Bought from 2 guys in a white van?


----------



## stockgp (Jun 7, 2007)

I assume. Like I said, my brother had them. I googled the name and first thing that pops up is the white van scam


----------



## IBcivic (Jan 6, 2009)

ha-ha.....Reminds me of 2 guys who tried to sell me some speakers from the back of their pick-up truck, last summer. I called 911 to report possible scammers and they were picked up in the parking lot of a strip-mall a few miles down the road.


----------



## vapor77 (Mar 12, 2011)

In 1988 I went to a job interview for a warehouse position, guy has a briefcase on his desk and flips it open. Its full of Cash, and he says this is how much my guys made yesterday. I said doing what? He says, you sell High end Audio equipment, it's easy, fun, and you can make an endless amount of money. I asked where's the store? He said we are an exclusive Mobile Sales force that covers all of Canada and the US. Nobody does what we do. He then says go home, think about the opportunity and call me tomorrow. That same day I'm at the mall getting out of my car and 2 guys roll up in a White Van. Passenger leans out the window and says Hey Dude! We got a extra pair of speakers, Brand new, and we gotta sell them before we get back to our warehouse or the boss is gonna kill us. We were spose to deliver them COD to a customer but the guy moved, we cant find him. $250 cash right now and they are yours! I said No thanks and walked. For about a year or so after that I got hit up probably once a week whenever I was out roaming around. Man that scam has been around a loooong time!


----------



## stockgp (Jun 7, 2007)

I wasn't aware what they do is illegal


----------



## IBcivic (Jan 6, 2009)

dunno if it was part of the white van scam....but if I avoided someone buying boxes containing a cinder-block, makes me feel better. These guys were up to no good, 'cause they got mad, when I politely declined their "generous offer"


----------



## Mic10is (Aug 20, 2007)

White van speaker scam - Wikipedia, the free encyclopedia


----------



## Notloudenuf (Sep 14, 2008)

amitaF said:


> dunno if it was part of the white van scam....but if I avoided someone buying boxes containing a cinder-block, makes me feel better. These guys were up to no good, 'cause they got mad, when I politely declined their "generous offer"
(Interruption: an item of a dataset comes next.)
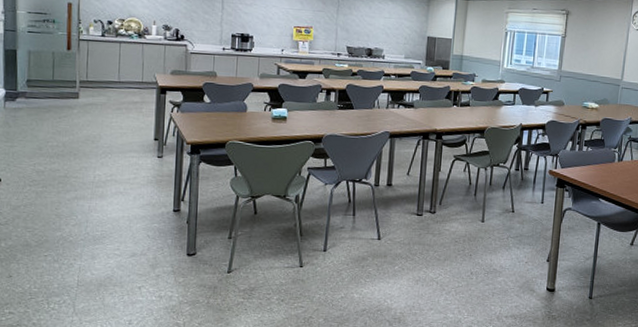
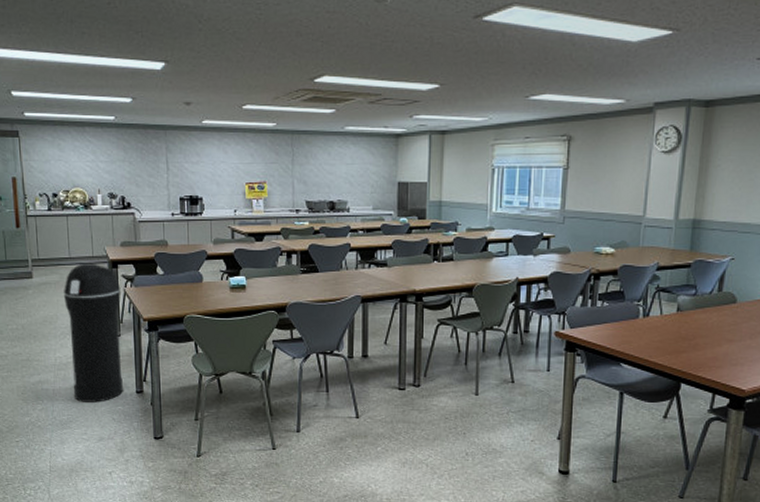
trash can: none [109,87,167,220] -> present [64,263,123,403]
I had a guy and a girl try to sell me a home projector (same scam different equipment) and when I said No, they got all offended. Get over yourself scammers!


----------



## stockgp (Jun 7, 2007)

back on topic, i'm still looking for driver and crossover recs


----------



## Jonny Hotnuts (Mar 15, 2011)

"Hey man where did you get those speakers"....
"from blacks"
"What!!!"
"Yeah, behind Blacks hardware store, there were a couple of white guys selling them"

(Sorry, stupid post.....based loosely on obscure Family Guy episode reference).

My vote for is for Accuton drivers, might as well go high end!

Good luck and sorry for the stupid post.....

~JH


----------



## Old Skewl (May 30, 2011)

Here are some M&K drivers. Made some very nice neutral sounding speakers.

miller kreisel | eBay


----------



## Old Skewl (May 30, 2011)

Few more show up here:

m k speakers | eBay


----------



## DanMan (Jul 18, 2008)

stockgp said:


> back on topic, i'm still looking for driver and crossover recs


If you are not happy with how they sound, I would suggest using them for a workbench and building a proven diy design.Links to existing DIY speaker designs... - Techtalk Speaker Building, Audio, Video, and Electronics Customer Discussion Forum From Parts-Express.com


----------